Computational biology holds enormous promise as a method of answering biological and biomedical questions: used in support of or even in place of laboratory research, it can produce more accurate answers at reduced cost.

The problem is that biological datasets are also enormous—and growing rapidly. As Bonnie Berger, the Simons Professor of Mathematics, explained to the audience at the Dean’s Breakfast in December 2016, the size and scope of the data are a mixed blessing. While massive datasets have the potential to allow new insights into problems in genetic and infectious diseases, cancer, and basic biology, researchers don’t have enough computing power to unlock their full potential. Berger believes that the only way to solve the problem is to design fundamentally better algorithms, where big increases in the size of datasets result in small increases in processing times.

Too big to process

When the first human genome was sequenced in 2002, the power to process genomic data was roughly on par with our ability to produce it. Genomic sequencing was expensive and time-consuming and computers were getting faster and cheaper. The amount of processing power you could buy for a dollar doubled every year.

But the widespread use of next-generation sequencing (NGS) tools soon disrupted this balance by making it relatively easy to sequence a lot of genomes quickly. Other tools, such as mass spectrometry, microarrays, and cryo-electron microscopy, have had the same explosive effect on other kinds of biological data.

Since 2004, the total amount of genomic data has increased ten-fold annually, and the individual datasets required by computational studies are massive and growing. Meanwhile, the growth of processing power hasn’t changed, still doubling annually. Although algorithms have reduced runtimes somewhat, our ability to generate massive datasets still far outstrips our ability to process them.

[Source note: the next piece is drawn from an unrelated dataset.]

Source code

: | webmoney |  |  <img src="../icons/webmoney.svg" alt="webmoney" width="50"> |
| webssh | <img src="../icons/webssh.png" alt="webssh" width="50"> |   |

The same pattern holds true for storing and transmitting data. BGI, one of the largest sequencing centers in the world, doesn’t bother with transmitting data over the internet and simply sends datasets on disks through the mail.

“We can’t process our data. We can’t store our data. We can’t even transmit our data,” Berger said.

Building a data “tree of life”

At the breakfast, Berger explained how she builds algorithms that can make these massive datasets more manageable, using genomic data as her prime example. Berger’s approach is unique because it exploits structures unique to biological data to operate directly on compressed data.

If you represent every short genetic sequence that makes up a genomic dataset with a point and distribute those points in a vector space according to their degree of similarity, a surprising result happens: the data points form a three-dimensional “tree,” rather like the evolutionary trees of life used to represent phylogenetic relationships among species.

The similarity between the two trees is not mere coincidence. The data points form a tree because of features of biological data that are the result of evolution.

Biological data are highly redundant, where many data points are the same or similar. In genomic datasets, redundancy can result from analyzing genomes from the same species, where the genetic material of any two individuals will be mostly the same. But even studies that compare the genomes of multiple species will still result in datasets with redundancy. Many genetic sequences are conserved across species, with more same or similar sequences expected for species that are closer together on the evolutionary tree. Redundancy is not limited to DNA sequences, but also characterizes its products downstream: RNA, proteins, and even metabolic systems and other
biological processes.

Taking advantage of high redundancy, Berger compressed biological data in a way no one had ever done before: she assigned all the data points to clusters with a set radius, and then assigned each cluster a representative. Rather than searching every data point for a query, Berger could use an off-the-shelf computational biology tool to run a search on representative data points, and then search every sequence only in those clusters with a hit.

Two features inherent to biological data ensure that runtimes are minimized, regardless of the size of the dataset: “low metric entropy” and “low fractal dimension.” There are far fewer sequences in nature than can be generated at random, since sequences need useful functions to survive selective pressure. Consequently, biological data show low metric entropy: they don’t distribute evenly across a vector space, limiting the number of clusters needed to cover every data point. Because of low fractal dimension, even expanding a query to neighboring clusters will not greatly increase the number of data points to query. Since biological data is so self-similar, there won’t be that many neighboring clusters to search.

Beyond genomic datasets

Berger has used the same principle behind her compressive genomics tool to address a range of computational biology problems with success, developing a suite of programs capable of applications in metagenomics, searches for small molecules and proteins, and compression of the space-hungry quality scores associated with genetic sequences in a dataset.

One such tool, CORA, provides fast genomic mapping with a high degree of sensitivity. In the field of personal genomics, the goal is to tailor treatments of diseases based on an individual’s specific genetic make-up. However, in order to find variant genetic sequences associated with a disease, the genomes from thousands of individuals must be amplified, randomly chopped up into trillions of short fragments of around 100 base pairs, and then mapped back to loci on a reference genome. Ideally, the reads would be mapped by finding every match, but querying all the reads in so large a dataset would be essentially impossible. Instead, researchers use “best mapping” to match reads to loci, but at the expense of accuracy. Because datasets of genomes from the same species exhibit a high degree of redundancy, CORA was especially effective, resulting in runtimes that were six times faster than the current industry standard—mrsFAST-Ultra—and 46-56 times faster than other mapping tools.